▸ Extracted page text data

--------------------------------------------------

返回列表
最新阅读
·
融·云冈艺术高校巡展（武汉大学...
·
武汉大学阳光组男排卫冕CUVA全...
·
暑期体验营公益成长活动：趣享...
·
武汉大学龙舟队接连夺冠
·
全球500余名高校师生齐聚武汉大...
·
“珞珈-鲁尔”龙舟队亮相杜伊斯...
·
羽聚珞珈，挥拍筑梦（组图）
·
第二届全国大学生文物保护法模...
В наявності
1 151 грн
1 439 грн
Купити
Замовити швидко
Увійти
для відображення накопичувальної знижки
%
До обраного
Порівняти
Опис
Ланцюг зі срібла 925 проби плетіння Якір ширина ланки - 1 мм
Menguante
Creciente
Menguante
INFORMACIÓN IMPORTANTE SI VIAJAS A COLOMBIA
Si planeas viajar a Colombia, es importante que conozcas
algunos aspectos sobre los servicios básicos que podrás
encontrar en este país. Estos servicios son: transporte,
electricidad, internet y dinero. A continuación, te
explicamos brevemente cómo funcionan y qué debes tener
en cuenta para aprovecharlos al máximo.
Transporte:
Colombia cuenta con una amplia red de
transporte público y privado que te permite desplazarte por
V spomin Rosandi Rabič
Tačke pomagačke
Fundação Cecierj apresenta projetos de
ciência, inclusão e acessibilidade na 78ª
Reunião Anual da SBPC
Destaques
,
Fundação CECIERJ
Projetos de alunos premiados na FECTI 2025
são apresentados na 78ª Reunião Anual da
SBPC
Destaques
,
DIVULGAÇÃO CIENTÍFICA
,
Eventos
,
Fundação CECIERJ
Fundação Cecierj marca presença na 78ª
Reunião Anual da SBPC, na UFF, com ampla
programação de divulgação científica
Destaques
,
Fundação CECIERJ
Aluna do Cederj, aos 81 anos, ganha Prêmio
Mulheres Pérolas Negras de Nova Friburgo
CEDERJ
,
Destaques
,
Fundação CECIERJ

--------------------------------------------------

▸ About this task
Retype the records from their first line up to and including the line with "Colombia cuenta con una amplia red de". Reproduce each line as it stands.

▸ Reply
返回列表
最新阅读
·
融·云冈艺术高校巡展（武汉大学...
·
武汉大学阳光组男排卫冕CUVA全...
·
暑期体验营公益成长活动：趣享...
·
武汉大学龙舟队接连夺冠
·
全球500余名高校师生齐聚武汉大...
·
“珞珈-鲁尔”龙舟队亮相杜伊斯...
·
羽聚珞珈，挥拍筑梦（组图）
·
第二届全国大学生文物保护法模...
В наявності
1 151 грн
1 439 грн
Купити
Замовити швидко
Увійти
для відображення накопичувальної знижки
%
До обраного
Порівняти
Опис
Ланцюг зі срібла 925 проби плетіння Якір ширина ланки - 1 мм
Menguante
Creciente
Menguante
INFORMACIÓN IMPORTANTE SI VIAJAS A COLOMBIA
Si planeas viajar a Colombia, es importante que conozcas
algunos aspectos sobre los servicios básicos que podrás
encontrar en este país. Estos servicios son: transporte,
electricidad, internet y dinero. A continuación, te
explicamos brevemente cómo funcionan y qué debes tener
en cuenta para aprovecharlos al máximo.
Transporte:
Colombia cuenta con una amplia red de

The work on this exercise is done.